The other image I hold contains no face, only work boots swinging just above the reach of the basement’s dirt floor, an overturned bottle of liquid courage resting on its side on the cool earth. I imagine his suffering released, floating heavy in the air, briefly disembodied until it reached the nostrils of my grandmother whose maternal intuition stopped my mother from descending the stairs.

And so it was my strong, Midwestern, no-nonsense grandma who found him – she who had already borne the loss of two children and in that private torment had made acquaintance with the rising waters of despair and had learned to tread them quiet and steady – it was she who discovered her husband’s failed attempt to swing above those waters from a thick rope.

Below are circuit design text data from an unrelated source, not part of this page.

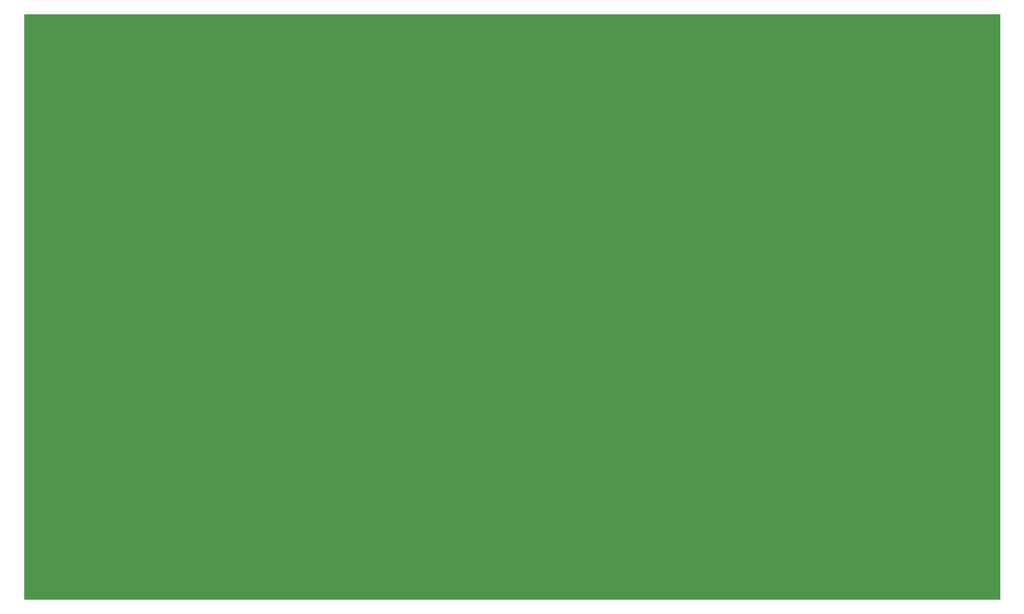
<source format=gts>
G04 #@! TF.GenerationSoftware,KiCad,Pcbnew,(5.0.0)*
G04 #@! TF.CreationDate,2018-09-02T17:29:03+02:00*
G04 #@! TF.ProjectId,MegaBiels_P,4D6567614269656C735F502E6B696361,rev?*
G04 #@! TF.SameCoordinates,Original*
G04 #@! TF.FileFunction,Soldermask,Top*
G04 #@! TF.FilePolarity,Negative*
%FSLAX46Y46*%
G04 Gerber Fmt 4.6, Leading zero omitted, Abs format (unit mm)*
G04 Created by KiCad (PCBNEW (5.0.0)) date 09/02/18 17:29:03*
%MOMM*%
%LPD*%
G01*
G04 APERTURE LIST*
%ADD10C,0.010000*%
%ADD11C,6.400000*%
G04 APERTURE END LIST*
D10*
G04 #@! TO.C,G\002A\002A\002A*
G36*
X235000000Y-144000000D02*
X85000000Y-144000000D01*
X85000000Y-114000000D01*
X235000000Y-114000000D01*
X235000000Y-144000000D01*
X235000000Y-144000000D01*
G37*
X235000000Y-144000000D02*
X85000000Y-144000000D01*
X85000000Y-114000000D01*
X235000000Y-114000000D01*
X235000000Y-144000000D01*
G36*
X235000000Y-114000000D02*
X85000000Y-114000000D01*
X85000000Y-84000000D01*
X235000000Y-84000000D01*
X235000000Y-114000000D01*
X235000000Y-114000000D01*
G37*
X235000000Y-114000000D02*
X85000000Y-114000000D01*
X85000000Y-84000000D01*
X235000000Y-84000000D01*
X235000000Y-114000000D01*
G36*
X235000000Y-84000000D02*
X85000000Y-84000000D01*
X85000000Y-54000000D01*
X235000000Y-54000000D01*
X235000000Y-84000000D01*
X235000000Y-84000000D01*
G37*
X235000000Y-84000000D02*
X85000000Y-84000000D01*
X85000000Y-54000000D01*
X235000000Y-54000000D01*
X235000000Y-84000000D01*
G04 #@! TD*
D11*
G04 #@! TO.C,REF\002A\002A*
X220000000Y-129000000D03*
G04 #@! TD*
G04 #@! TO.C,REF\002A\002A*
X100000000Y-129000000D03*
G04 #@! TD*
G04 #@! TO.C,REF\002A\002A*
X160000000Y-129000000D03*
G04 #@! TD*
G04 #@! TO.C,REF\002A\002A*
X220000000Y-99000000D03*
G04 #@! TD*
G04 #@! TO.C,REF\002A\002A*
X100000000Y-99000000D03*
G04 #@! TD*
G04 #@! TO.C,REF\002A\002A*
X160000000Y-99000000D03*
G04 #@! TD*
G04 #@! TO.C,REF\002A\002A*
X160000000Y-69000000D03*
G04 #@! TD*
G04 #@! TO.C,REF\002A\002A*
X220000000Y-69000000D03*
G04 #@! TD*
G04 #@! TO.C,REF\002A\002A*
X100000000Y-69000000D03*
G04 #@! TD*
M02*

</source>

And still, after all that grief and the hardship that lay ahead, she arose from that basement stoic and uncompromising in her will to survive: an unworthy host.

My mother hosted her share with a willful dissociation that kept the contagion’s touch at bay even as it crippled her ability to love and mother with any true connection. She passed it to me without instruction or explanation, a mark on my cellular memory like a smallpox inoculation scar for which I have no conscious recollection. Its ownership, however faint, serves as a warning against the spread of this engulfing despair, an unspoken pact to contain it within until it can be carried naturally, honorably into darkness.